**Aim of the exercise:**
How many of the lines below contain the string "Vaada"? Reply with the number alone.

** BEGIN Supplied material **

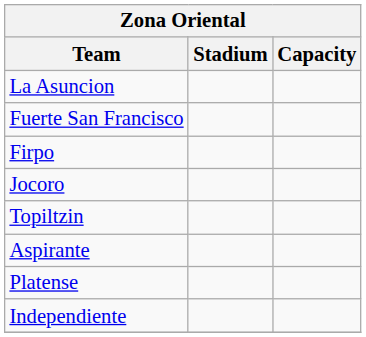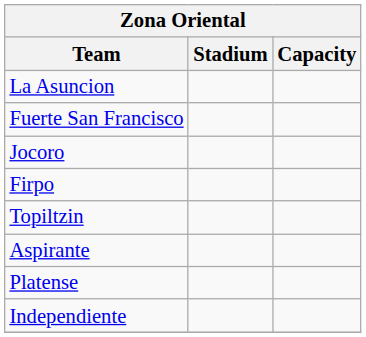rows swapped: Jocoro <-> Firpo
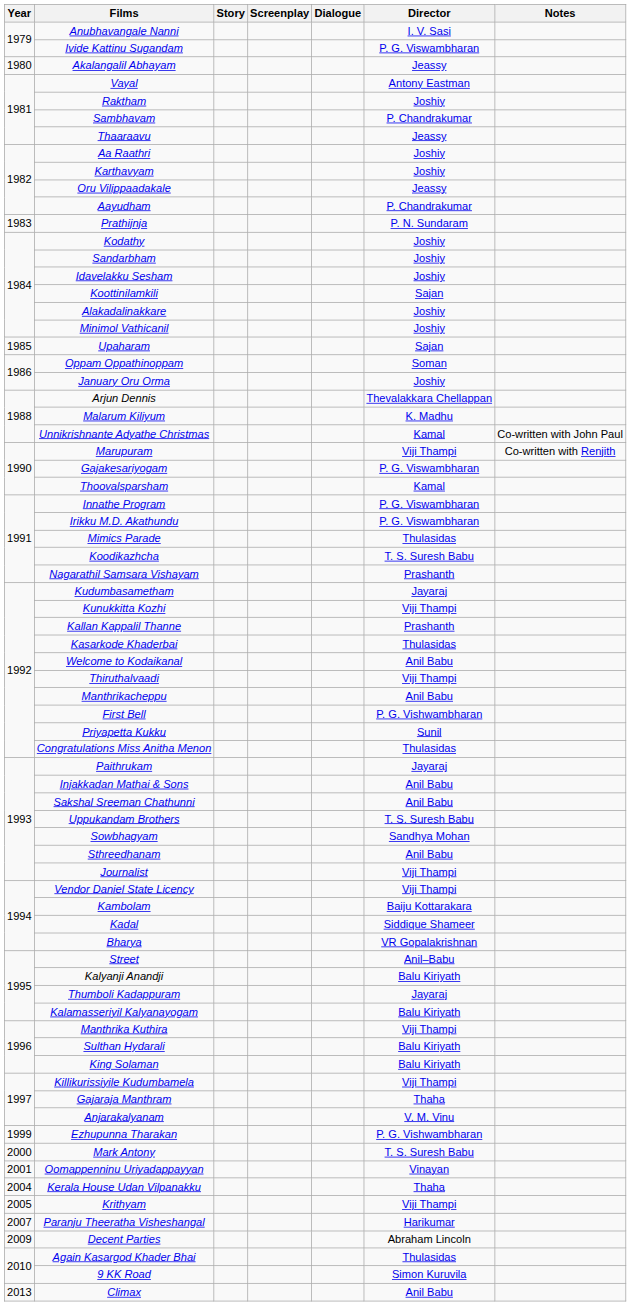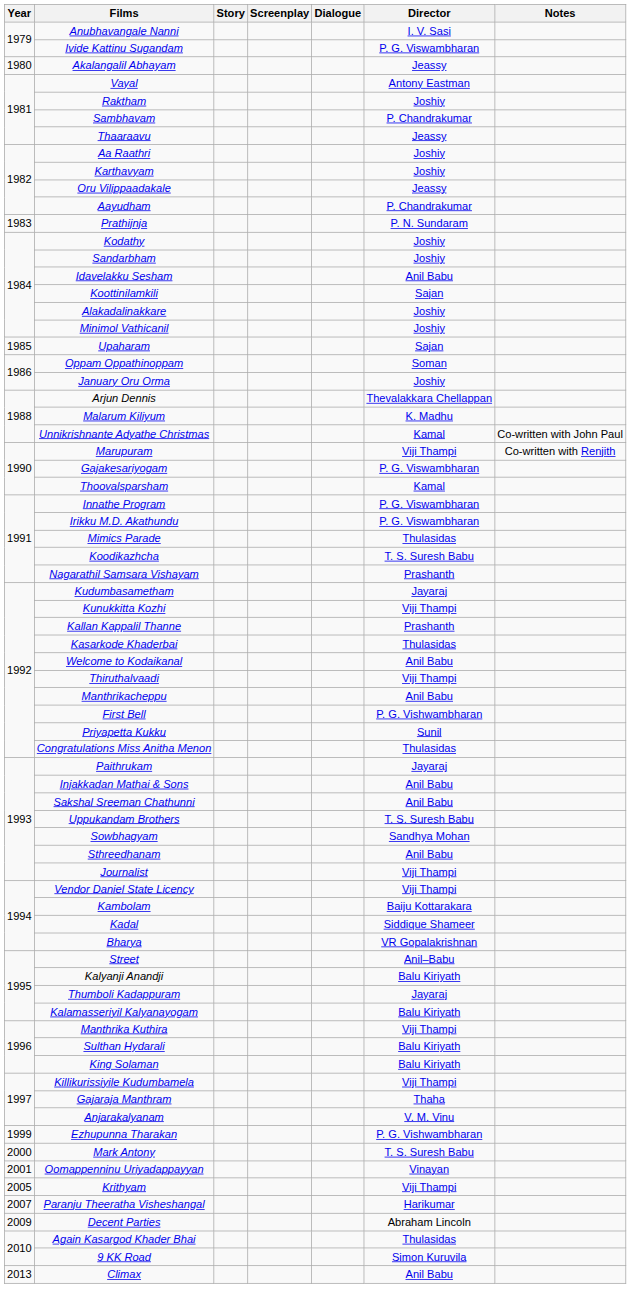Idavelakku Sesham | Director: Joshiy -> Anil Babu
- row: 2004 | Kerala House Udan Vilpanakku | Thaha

** END Supplied material **
** BEGIN Supplied material **

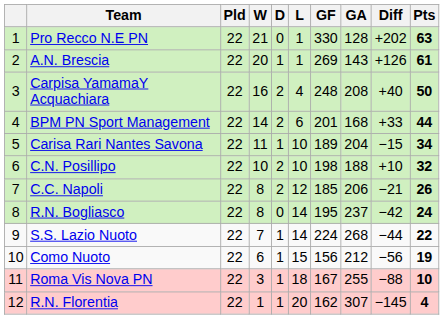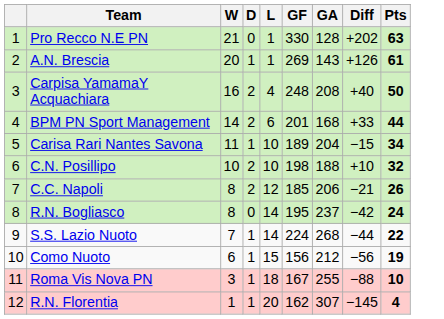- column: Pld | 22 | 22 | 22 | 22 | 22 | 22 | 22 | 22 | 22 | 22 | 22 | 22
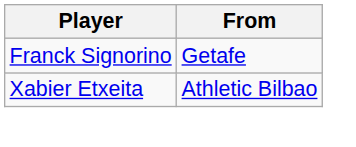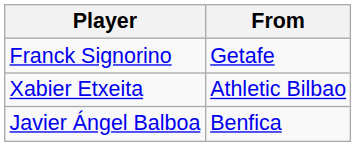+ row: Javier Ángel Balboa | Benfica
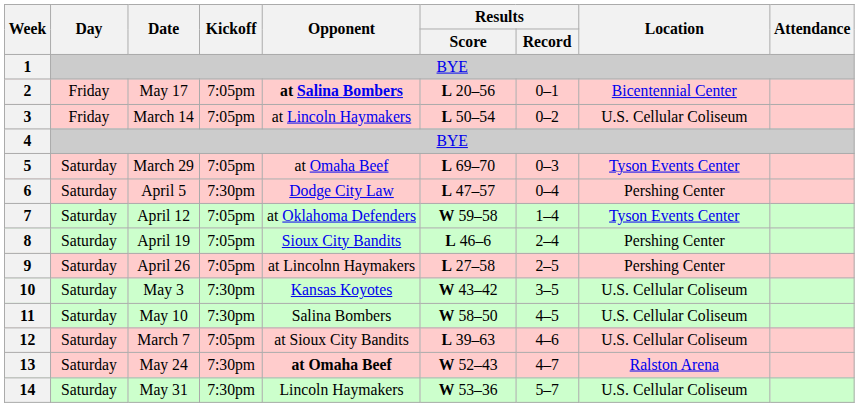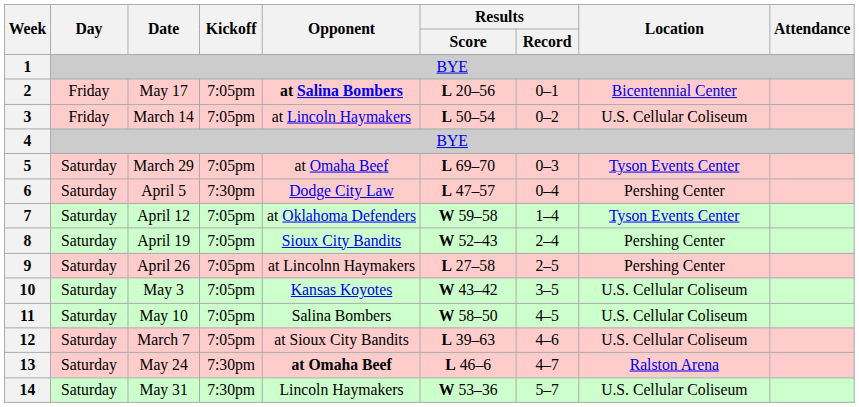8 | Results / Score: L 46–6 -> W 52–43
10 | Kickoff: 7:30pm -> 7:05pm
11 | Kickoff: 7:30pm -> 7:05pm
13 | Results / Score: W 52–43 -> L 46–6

** END Supplied material **
** BEGIN Supplied material **

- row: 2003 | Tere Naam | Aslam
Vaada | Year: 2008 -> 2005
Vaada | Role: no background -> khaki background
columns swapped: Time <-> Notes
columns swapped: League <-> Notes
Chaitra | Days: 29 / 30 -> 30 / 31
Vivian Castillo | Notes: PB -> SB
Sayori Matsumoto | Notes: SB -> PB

** END Supplied material **

**Final answer:**
2